Extracted page text data:
──────

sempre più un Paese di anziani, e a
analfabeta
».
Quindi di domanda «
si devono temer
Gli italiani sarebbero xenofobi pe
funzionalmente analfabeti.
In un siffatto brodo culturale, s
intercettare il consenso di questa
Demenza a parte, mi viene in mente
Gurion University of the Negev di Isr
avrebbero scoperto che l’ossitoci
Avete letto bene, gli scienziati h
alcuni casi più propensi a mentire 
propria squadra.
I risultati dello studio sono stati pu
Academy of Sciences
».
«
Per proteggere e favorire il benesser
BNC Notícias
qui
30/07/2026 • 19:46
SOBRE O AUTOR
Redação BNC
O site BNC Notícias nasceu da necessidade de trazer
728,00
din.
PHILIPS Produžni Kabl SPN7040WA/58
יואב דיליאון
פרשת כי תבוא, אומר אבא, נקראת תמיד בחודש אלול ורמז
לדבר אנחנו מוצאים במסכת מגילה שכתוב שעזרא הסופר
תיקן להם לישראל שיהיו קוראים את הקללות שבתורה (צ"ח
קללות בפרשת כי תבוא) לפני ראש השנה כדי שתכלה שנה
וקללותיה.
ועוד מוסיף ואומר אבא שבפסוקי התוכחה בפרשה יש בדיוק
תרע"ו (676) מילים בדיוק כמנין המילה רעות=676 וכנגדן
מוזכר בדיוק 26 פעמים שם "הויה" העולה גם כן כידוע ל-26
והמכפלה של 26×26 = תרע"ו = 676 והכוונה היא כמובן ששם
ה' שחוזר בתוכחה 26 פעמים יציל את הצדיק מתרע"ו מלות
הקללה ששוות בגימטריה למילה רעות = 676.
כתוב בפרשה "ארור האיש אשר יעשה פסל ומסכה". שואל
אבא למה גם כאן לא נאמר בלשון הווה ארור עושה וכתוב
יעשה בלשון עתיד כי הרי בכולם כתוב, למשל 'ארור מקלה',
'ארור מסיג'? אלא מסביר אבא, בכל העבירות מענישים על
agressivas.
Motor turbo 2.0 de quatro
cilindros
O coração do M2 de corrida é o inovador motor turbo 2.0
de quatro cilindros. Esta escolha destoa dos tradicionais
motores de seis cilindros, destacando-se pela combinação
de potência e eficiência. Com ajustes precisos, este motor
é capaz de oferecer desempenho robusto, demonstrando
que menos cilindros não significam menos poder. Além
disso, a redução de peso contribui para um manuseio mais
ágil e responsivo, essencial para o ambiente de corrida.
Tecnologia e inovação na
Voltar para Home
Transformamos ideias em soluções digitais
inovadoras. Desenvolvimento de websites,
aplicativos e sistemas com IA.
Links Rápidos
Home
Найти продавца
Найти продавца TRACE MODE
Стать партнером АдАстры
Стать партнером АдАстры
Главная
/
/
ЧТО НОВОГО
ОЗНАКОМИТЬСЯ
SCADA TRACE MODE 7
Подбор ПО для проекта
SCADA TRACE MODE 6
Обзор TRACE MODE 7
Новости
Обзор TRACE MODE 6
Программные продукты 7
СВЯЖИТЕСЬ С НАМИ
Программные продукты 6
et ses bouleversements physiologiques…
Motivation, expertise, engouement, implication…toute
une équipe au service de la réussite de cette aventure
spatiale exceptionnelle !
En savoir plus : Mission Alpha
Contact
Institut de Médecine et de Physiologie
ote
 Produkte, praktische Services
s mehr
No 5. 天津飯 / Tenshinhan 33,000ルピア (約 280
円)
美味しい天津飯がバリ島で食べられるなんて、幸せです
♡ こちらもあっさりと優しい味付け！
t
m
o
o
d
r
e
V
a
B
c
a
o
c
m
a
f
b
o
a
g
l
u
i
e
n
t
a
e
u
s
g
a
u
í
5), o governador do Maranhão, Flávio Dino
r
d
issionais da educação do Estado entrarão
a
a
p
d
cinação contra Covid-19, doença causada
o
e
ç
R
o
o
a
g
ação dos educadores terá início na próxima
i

──────

To do:
Take the entries above and transcribe them in full.

Task result:
sempre più un Paese di anziani, e a
analfabeta
».
Quindi di domanda «
si devono temer
Gli italiani sarebbero xenofobi pe
funzionalmente analfabeti.
In un siffatto brodo culturale, s
intercettare il consenso di questa
Demenza a parte, mi viene in mente
Gurion University of the Negev di Isr
avrebbero scoperto che l’ossitoci
Avete letto bene, gli scienziati h
alcuni casi più propensi a mentire 
propria squadra.
I risultati dello studio sono stati pu
Academy of Sciences
».
«
Per proteggere e favorire il benesser
BNC Notícias
qui
30/07/2026 • 19:46
SOBRE O AUTOR
Redação BNC
O site BNC Notícias nasceu da necessidade de trazer
728,00
din.
PHILIPS Produžni Kabl SPN7040WA/58
יואב דיליאון
פרשת כי תבוא, אומר אבא, נקראת תמיד בחודש אלול ורמז
לדבר אנחנו מוצאים במסכת מגילה שכתוב שעזרא הסופר
תיקן להם לישראל שיהיו קוראים את הקללות שבתורה (צ"ח
קללות בפרשת כי תבוא) לפני ראש השנה כדי שתכלה שנה
וקללותיה.
ועוד מוסיף ואומר אבא שבפסוקי התוכחה בפרשה יש בדיוק
תרע"ו (676) מילים בדיוק כמנין המילה רעות=676 וכנגדן
מוזכר בדיוק 26 פעמים שם "הויה" העולה גם כן כידוע ל-26
והמכפלה של 26×26 = תרע"ו = 676 והכוונה היא כמובן ששם
ה' שחוזר בתוכחה 26 פעמים יציל את הצדיק מתרע"ו מלות
הקללה ששוות בגימטריה למילה רעות = 676.
כתוב בפרשה "ארור האיש אשר יעשה פסל ומסכה". שואל
אבא למה גם כאן לא נאמר בלשון הווה ארור עושה וכתוב
יעשה בלשון עתיד כי הרי בכולם כתוב, למשל 'ארור מקלה',
'ארור מסיג'? אלא מסביר אבא, בכל העבירות מענישים על
agressivas.
Motor turbo 2.0 de quatro
cilindros
O coração do M2 de corrida é o inovador motor turbo 2.0
de quatro cilindros. Esta escolha destoa dos tradicionais
motores de seis cilindros, destacando-se pela combinação
de potência e eficiência. Com ajustes precisos, este motor
é capaz de oferecer desempenho robusto, demonstrando
que menos cilindros não significam menos poder. Além
disso, a redução de peso contribui para um manuseio mais
ágil e responsivo, essencial para o ambiente de corrida.
Tecnologia e inovação na
Voltar para Home
Transformamos ideias em soluções digitais
inovadoras. Desenvolvimento de websites,
aplicativos e sistemas com IA.
Links Rápidos
Home
Найти продавца
Найти продавца TRACE MODE
Стать партнером АдАстры
Стать партнером АдАстры
Главная
/
/
ЧТО НОВОГО
ОЗНАКОМИТЬСЯ
SCADA TRACE MODE 7
Подбор ПО для проекта
SCADA TRACE MODE 6
Обзор TRACE MODE 7
Новости
Обзор TRACE MODE 6
Программные продукты 7
СВЯЖИТЕСЬ С НАМИ
Программные продукты 6
et ses bouleversements physiologiques…
Motivation, expertise, engouement, implication…toute
une équipe au service de la réussite de cette aventure
spatiale exceptionnelle !
En savoir plus : Mission Alpha
Contact
Institut de Médecine et de Physiologie
ote
 Produkte, praktische Services
s mehr
No 5. 天津飯 / Tenshinhan 33,000ルピア (約 280
円)
美味しい天津飯がバリ島で食べられるなんて、幸せです
♡ こちらもあっさりと優しい味付け！
t
m
o
o
d
r
e
V
a
B
c
a
o
c
m
a
f
b
o
a
g
l
u
i
e
n
t
a
e
u
s
g
a
u
í
5), o governador do Maranhão, Flávio Dino
r
d
issionais da educação do Estado entrarão
a
a
p
d
cinação contra Covid-19, doença causada
o
e
ç
R
o
o
a
g
ação dos educadores terá início na próxima
i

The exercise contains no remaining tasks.